━━━━━ Data records ━━━━━
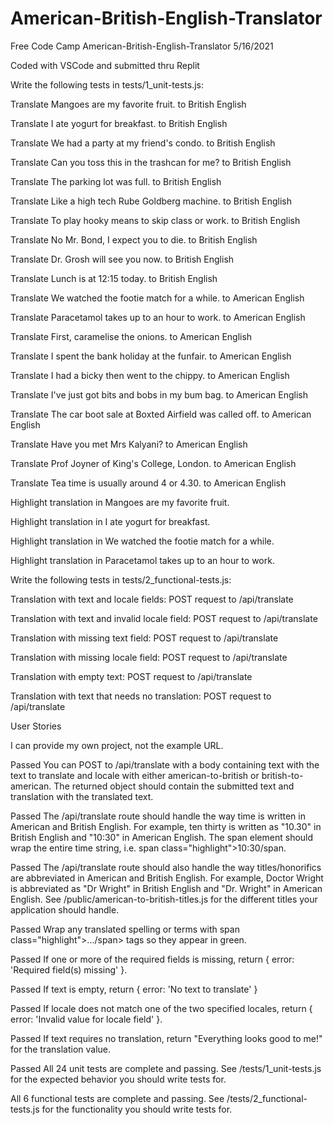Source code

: # American-British-English-Translator

Free Code Camp American-British-English-Translator 5/16/2021

Coded with VSCode and submitted thru Replit

Write the following tests in tests/1_unit-tests.js:

Translate Mangoes are my favorite fruit. to British English

Translate I ate yogurt for breakfast. to British English

Translate We had a party at my friend's condo. to British English

Translate Can you toss this in the trashcan for me? to British English

Translate The parking lot was full. to British English

Translate Like a high tech Rube Goldberg machine. to British English

Translate To play hooky means to skip class or work. to British English

Translate No Mr. Bond, I expect you to die. to British English

Translate Dr. Grosh will see you now. to British English

Translate Lunch is at 12:15 today. to British English

Translate We watched the footie match for a while. to American English

Translate Paracetamol takes up to an hour to work. to American English

Translate First, caramelise the onions. to American English

Translate I spent the bank holiday at the funfair. to American English

Translate I had a bicky then went to the chippy. to American English

Translate I've just got bits and bobs in my bum bag. to American English

Translate The car boot sale at Boxted Airfield was called off. to American English

Translate Have you met Mrs Kalyani? to American English

Translate Prof Joyner of King's College, London. to American English

Translate Tea time is usually around 4 or 4.30. to American English

Highlight translation in Mangoes are my favorite fruit.

Highlight translation in I ate yogurt for breakfast.

Highlight translation in We watched the footie match for a while.

Highlight translation in Paracetamol takes up to an hour to work.

Write the following tests in tests/2_functional-tests.js:

Translation with text and locale fields: POST request to /api/translate

Translation with text and invalid locale field: POST request to /api/translate

Translation with missing text field: POST request to /api/translate

Translation with missing locale field: POST request to /api/translate

Translation with empty text: POST request to /api/translate

Translation with text that needs no translation: POST request to /api/translate

User Stories

I can provide my own project, not the example URL.

Passed
You can POST to /api/translate with a body containing text with the text to translate and locale with either american-to-british or british-to-american. The returned object should contain the submitted text and translation with the translated text.

Passed
The /api/translate route should handle the way time is written in American and British English. For example, ten thirty is written as "10.30" in British English and "10:30" in American English. The span element should wrap the entire time string, i.e. span class="highlight">10:30/span.

Passed
The /api/translate route should also handle the way titles/honorifics are abbreviated in American and British English. For example, Doctor Wright is abbreviated as "Dr Wright" in British English and "Dr. Wright" in American English. See /public/american-to-british-titles.js for the different titles your application should handle.

Passed
Wrap any translated spelling or terms with span class="highlight">.../span> tags so they appear in green.

Passed
If one or more of the required fields is missing, return { error: 'Required field(s) missing' }.

Passed
If text is empty, return { error: 'No text to translate' }

Passed
If locale does not match one of the two specified locales, return { error: 'Invalid value for locale field' }.

Passed
If text requires no translation, return "Everything looks good to me!" for the translation value.

Passed
All 24 unit tests are complete and passing. See /tests/1_unit-tests.js for the expected behavior you should write tests for.

All 6 functional tests are complete and passing. See /tests/2_functional-tests.js for the functionality you should write tests for.
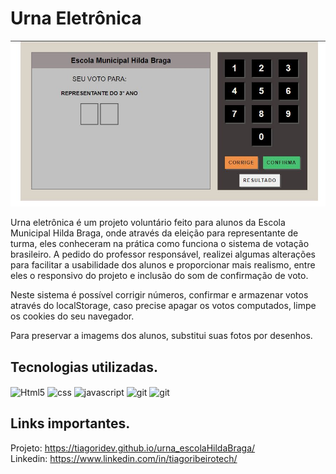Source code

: # Urna Eletrônica

<img src="./assets/imgs/design.jpeg" alt="Print do Projeto Urna Eletrônica">

Urna eletrônica é um projeto voluntário feito para alunos da Escola Municipal Hilda Braga, onde através da eleição para representante de turma, eles conheceram na prática como funciona o sistema de votação brasileiro. A pedido do professor responsável, realizei algumas alterações para facilitar a usabilidade dos alunos e proporcionar mais realismo, entre eles o responsivo do projeto e inclusão do som de confirmação de voto.

Neste sistema é possível corrigir números, confirmar e armazenar votos através do localStorage, caso precise apagar os votos computados, limpe os cookies do seu navegador.

Para preservar a imagems dos alunos, substitui suas fotos por desenhos.

## Tecnologias utilizadas.

<div style="inline_block">
    <img align="center" alt="Html5" src="https://img.shields.io/badge/HTML5-E34F26?style=for-the-badge&logo=html5&logoColor=white"/>
    <img align="center" alt="css" src="https://img.shields.io/badge/CSS3-1572B6?style=for-the-badge&logo=css3&logoColor=white"/>
    <img align="center" alt="javascript" src="https://img.shields.io/badge/JavaScript-F7DF1E?style=for-the-badge&logo=javascript&logoColor=black"/>
    <img align="center" alt="git" src="https://img.shields.io/badge/GIT-E44C30?style=for-the-badge&logo=git&logoColor=white"/>
    <img align="center" alt="git" src="https://img.shields.io/badge/GitHub-100000?style=for-the-badge&logo=github&logoColor=white"/>
<div>

## Links importantes.
Projeto: https://tiagoridev.github.io/urna_escolaHildaBraga/
</br>
Linkedin: https://www.linkedin.com/in/tiagoribeirotech/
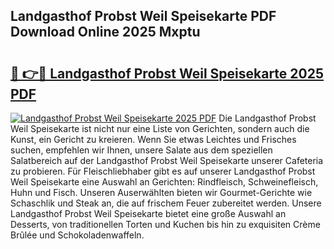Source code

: ## Landgasthof Probst Weil Speisekarte PDF Download Online 2025 Mxptu

# <h2><a href="http://gc6n50.nevu.top/?p=Landgasthof+Probst+Weil+Speisekarte">🔗 👉🔴 Landgasthof Probst Weil Speisekarte 2025 PDF</a></h2>

[![Landgasthof Probst Weil Speisekarte 2025 PDF](https://i.imgur.com/dBaPXMq.png)](http://gc6n50.nevu.top/?p=Landgasthof+Probst+Weil+Speisekarte)
Die Landgasthof Probst Weil Speisekarte ist nicht nur eine Liste von Gerichten, sondern auch die Kunst, ein Gericht zu kreieren. Wenn Sie etwas Leichtes und Frisches suchen, empfehlen wir Ihnen, unsere Salate aus dem speziellen Salatbereich auf der Landgasthof Probst Weil Speisekarte unserer Cafeteria zu probieren. Für Fleischliebhaber gibt es auf unserer Landgasthof Probst Weil Speisekarte eine Auswahl an Gerichten: Rindfleisch, Schweinefleisch, Huhn und Fisch. Unseren Auserwählten bieten wir Gourmet-Gerichte wie Schaschlik und Steak an, die auf frischem Feuer zubereitet werden. Unsere Landgasthof Probst Weil Speisekarte bietet eine große Auswahl an Desserts, von traditionellen Torten und Kuchen bis hin zu exquisiten Crème Brûlée und Schokoladenwaffeln.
━━━━━
Print the records above verbatim, pictures excluded.

■ **Task solution**:
Source code

: # American-British-English-Translator

Free Code Camp American-British-English-Translator 5/16/2021

Coded with VSCode and submitted thru Replit

Write the following tests in tests/1_unit-tests.js:

Translate Mangoes are my favorite fruit. to British English

Translate I ate yogurt for breakfast. to British English

Translate We had a party at my friend's condo. to British English

Translate Can you toss this in the trashcan for me? to British English

Translate The parking lot was full. to British English

Translate Like a high tech Rube Goldberg machine. to British English

Translate To play hooky means to skip class or work. to British English

Translate No Mr. Bond, I expect you to die. to British English

Translate Dr. Grosh will see you now. to British English

Translate Lunch is at 12:15 today. to British English

Translate We watched the footie match for a while. to American English

Translate Paracetamol takes up to an hour to work. to American English

Translate First, caramelise the onions. to American English

Translate I spent the bank holiday at the funfair. to American English

Translate I had a bicky then went to the chippy. to American English

Translate I've just got bits and bobs in my bum bag. to American English

Translate The car boot sale at Boxted Airfield was called off. to American English

Translate Have you met Mrs Kalyani? to American English

Translate Prof Joyner of King's College, London. to American English

Translate Tea time is usually around 4 or 4.30. to American English

Highlight translation in Mangoes are my favorite fruit.

Highlight translation in I ate yogurt for breakfast.

Highlight translation in We watched the footie match for a while.

Highlight translation in Paracetamol takes up to an hour to work.

Write the following tests in tests/2_functional-tests.js:

Translation with text and locale fields: POST request to /api/translate

Translation with text and invalid locale field: POST request to /api/translate

Translation with missing text field: POST request to /api/translate

Translation with missing locale field: POST request to /api/translate

Translation with empty text: POST request to /api/translate

Translation with text that needs no translation: POST request to /api/translate

User Stories

I can provide my own project, not the example URL.

Passed
You can POST to /api/translate with a body containing text with the text to translate and locale with either american-to-british or british-to-american. The returned object should contain the submitted text and translation with the translated text.

Passed
The /api/translate route should handle the way time is written in American and British English. For example, ten thirty is written as "10.30" in British English and "10:30" in American English. The span element should wrap the entire time string, i.e. span class="highlight">10:30/span.

Passed
The /api/translate route should also handle the way titles/honorifics are abbreviated in American and British English. For example, Doctor Wright is abbreviated as "Dr Wright" in British English and "Dr. Wright" in American English. See /public/american-to-british-titles.js for the different titles your application should handle.

Passed
Wrap any translated spelling or terms with span class="highlight">.../span> tags so they appear in green.

Passed
If one or more of the required fields is missing, return { error: 'Required field(s) missing' }.

Passed
If text is empty, return { error: 'No text to translate' }

Passed
If locale does not match one of the two specified locales, return { error: 'Invalid value for locale field' }.

Passed
If text requires no translation, return "Everything looks good to me!" for the translation value.

Passed
All 24 unit tests are complete and passing. See /tests/1_unit-tests.js for the expected behavior you should write tests for.

All 6 functional tests are complete and passing. See /tests/2_functional-tests.js for the functionality you should write tests for.
Source code

: # Urna Eletrônica

<img src="./assets/imgs/design.jpeg" alt="Print do Projeto Urna Eletrônica">

Urna eletrônica é um projeto voluntário feito para alunos da Escola Municipal Hilda Braga, onde através da eleição para representante de turma, eles conheceram na prática como funciona o sistema de votação brasileiro. A pedido do professor responsável, realizei algumas alterações para facilitar a usabilidade dos alunos e proporcionar mais realismo, entre eles o responsivo do projeto e inclusão do som de confirmação de voto.

Neste sistema é possível corrigir números, confirmar e armazenar votos através do localStorage, caso precise apagar os votos computados, limpe os cookies do seu navegador.

Para preservar a imagems dos alunos, substitui suas fotos por desenhos.

## Tecnologias utilizadas.

<div style="inline_block">
    <img align="center" alt="Html5" src="https://img.shields.io/badge/HTML5-E34F26?style=for-the-badge&logo=html5&logoColor=white"/>
    <img align="center" alt="css" src="https://img.shields.io/badge/CSS3-1572B6?style=for-the-badge&logo=css3&logoColor=white"/>
    <img align="center" alt="javascript" src="https://img.shields.io/badge/JavaScript-F7DF1E?style=for-the-badge&logo=javascript&logoColor=black"/>
    <img align="center" alt="git" src="https://img.shields.io/badge/GIT-E44C30?style=for-the-badge&logo=git&logoColor=white"/>
    <img align="center" alt="git" src="https://img.shields.io/badge/GitHub-100000?style=for-the-badge&logo=github&logoColor=white"/>
<div>

## Links importantes.
Projeto: https://tiagoridev.github.io/urna_escolaHildaBraga/
</br>
Linkedin: https://www.linkedin.com/in/tiagoribeirotech/
Source code

: ## Landgasthof Probst Weil Speisekarte PDF Download Online 2025 Mxptu

# <h2><a href="http://gc6n50.nevu.top/?p=Landgasthof+Probst+Weil+Speisekarte">🔗 👉🔴 Landgasthof Probst Weil Speisekarte 2025 PDF</a></h2>

[![Landgasthof Probst Weil Speisekarte 2025 PDF](https://i.imgur.com/dBaPXMq.png)](http://gc6n50.nevu.top/?p=Landgasthof+Probst+Weil+Speisekarte)
Die Landgasthof Probst Weil Speisekarte ist nicht nur eine Liste von Gerichten, sondern auch die Kunst, ein Gericht zu kreieren. Wenn Sie etwas Leichtes und Frisches suchen, empfehlen wir Ihnen, unsere Salate aus dem speziellen Salatbereich auf der Landgasthof Probst Weil Speisekarte unserer Cafeteria zu probieren. Für Fleischliebhaber gibt es auf unserer Landgasthof Probst Weil Speisekarte eine Auswahl an Gerichten: Rindfleisch, Schweinefleisch, Huhn und Fisch. Unseren Auserwählten bieten wir Gourmet-Gerichte wie Schaschlik und Steak an, die auf frischem Feuer zubereitet werden. Unsere Landgasthof Probst Weil Speisekarte bietet eine große Auswahl an Desserts, von traditionellen Torten und Kuchen bis hin zu exquisiten Crème Brûlée und Schokoladenwaffeln.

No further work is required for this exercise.